#### [EXERCISE AIM]
Turn every line of the material below into a JSON list of strings, one string per line, and omit any blank lines.

#### [INPUT FOR THIS TASK]
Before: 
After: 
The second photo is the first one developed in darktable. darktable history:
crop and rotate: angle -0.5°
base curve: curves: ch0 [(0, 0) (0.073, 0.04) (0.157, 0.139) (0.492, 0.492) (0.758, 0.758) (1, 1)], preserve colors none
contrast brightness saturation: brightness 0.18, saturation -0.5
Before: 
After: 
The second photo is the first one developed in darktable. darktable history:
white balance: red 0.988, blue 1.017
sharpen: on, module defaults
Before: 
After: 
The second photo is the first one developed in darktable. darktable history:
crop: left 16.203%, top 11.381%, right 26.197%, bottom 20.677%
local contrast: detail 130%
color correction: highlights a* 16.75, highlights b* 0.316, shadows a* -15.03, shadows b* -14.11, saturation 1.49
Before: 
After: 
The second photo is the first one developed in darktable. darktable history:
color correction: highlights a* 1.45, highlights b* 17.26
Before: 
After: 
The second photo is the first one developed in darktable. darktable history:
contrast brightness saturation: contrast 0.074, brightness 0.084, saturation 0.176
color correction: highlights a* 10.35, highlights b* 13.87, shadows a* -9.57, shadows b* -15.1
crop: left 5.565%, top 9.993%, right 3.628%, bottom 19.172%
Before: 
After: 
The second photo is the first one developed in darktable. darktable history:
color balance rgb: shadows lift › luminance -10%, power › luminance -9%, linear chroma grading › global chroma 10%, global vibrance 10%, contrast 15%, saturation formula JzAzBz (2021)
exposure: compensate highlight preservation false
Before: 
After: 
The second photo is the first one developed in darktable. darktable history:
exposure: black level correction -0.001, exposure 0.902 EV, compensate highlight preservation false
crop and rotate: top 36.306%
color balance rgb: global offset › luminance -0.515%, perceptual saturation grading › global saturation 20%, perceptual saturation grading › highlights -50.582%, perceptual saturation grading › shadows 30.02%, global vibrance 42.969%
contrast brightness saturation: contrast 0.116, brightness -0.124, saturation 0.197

#### [TASK ANSWER]
[
  "Before: ",
  "After: ",
  "The second photo is the first one developed in darktable. darktable history:",
  "crop and rotate: angle -0.5°",
  "base curve: curves: ch0 [(0, 0) (0.073, 0.04) (0.157, 0.139) (0.492, 0.492) (0.758, 0.758) (1, 1)], preserve colors none",
  "contrast brightness saturation: brightness 0.18, saturation -0.5",
  "Before: ",
  "After: ",
  "The second photo is the first one developed in darktable. darktable history:",
  "white balance: red 0.988, blue 1.017",
  "sharpen: on, module defaults",
  "Before: ",
  "After: ",
  "The second photo is the first one developed in darktable. darktable history:",
  "crop: left 16.203%, top 11.381%, right 26.197%, bottom 20.677%",
  "local contrast: detail 130%",
  "color correction: highlights a* 16.75, highlights b* 0.316, shadows a* -15.03, shadows b* -14.11, saturation 1.49",
  "Before: ",
  "After: ",
  "The second photo is the first one developed in darktable. darktable history:",
  "color correction: highlights a* 1.45, highlights b* 17.26",
  "Before: ",
  "After: ",
  "The second photo is the first one developed in darktable. darktable history:",
  "contrast brightness saturation: contrast 0.074, brightness 0.084, saturation 0.176",
  "color correction: highlights a* 10.35, highlights b* 13.87, shadows a* -9.57, shadows b* -15.1",
  "crop: left 5.565%, top 9.993%, right 3.628%, bottom 19.172%",
  "Before: ",
  "After: ",
  "The second photo is the first one developed in darktable. darktable history:",
  "color balance rgb: shadows lift › luminance -10%, power › luminance -9%, linear chroma grading › global chroma 10%, global vibrance 10%, contrast 15%, saturation formula JzAzBz (2021)",
  "exposure: compensate highlight preservation false",
  "Before: ",
  "After: ",
  "The second photo is the first one developed in darktable. darktable history:",
  "exposure: black level correction -0.001, exposure 0.902 EV, compensate highlight preservation false",
  "crop and rotate: top 36.306%",
  "color balance rgb: global offset › luminance -0.515%, perceptual saturation grading › global saturation 20%, perceptual saturation grading › highlights -50.582%, perceptual saturation grading › shadows 30.02%, global vibrance 42.969%",
  "contrast brightness saturation: contrast 0.116, brightness -0.124, saturation 0.197"
]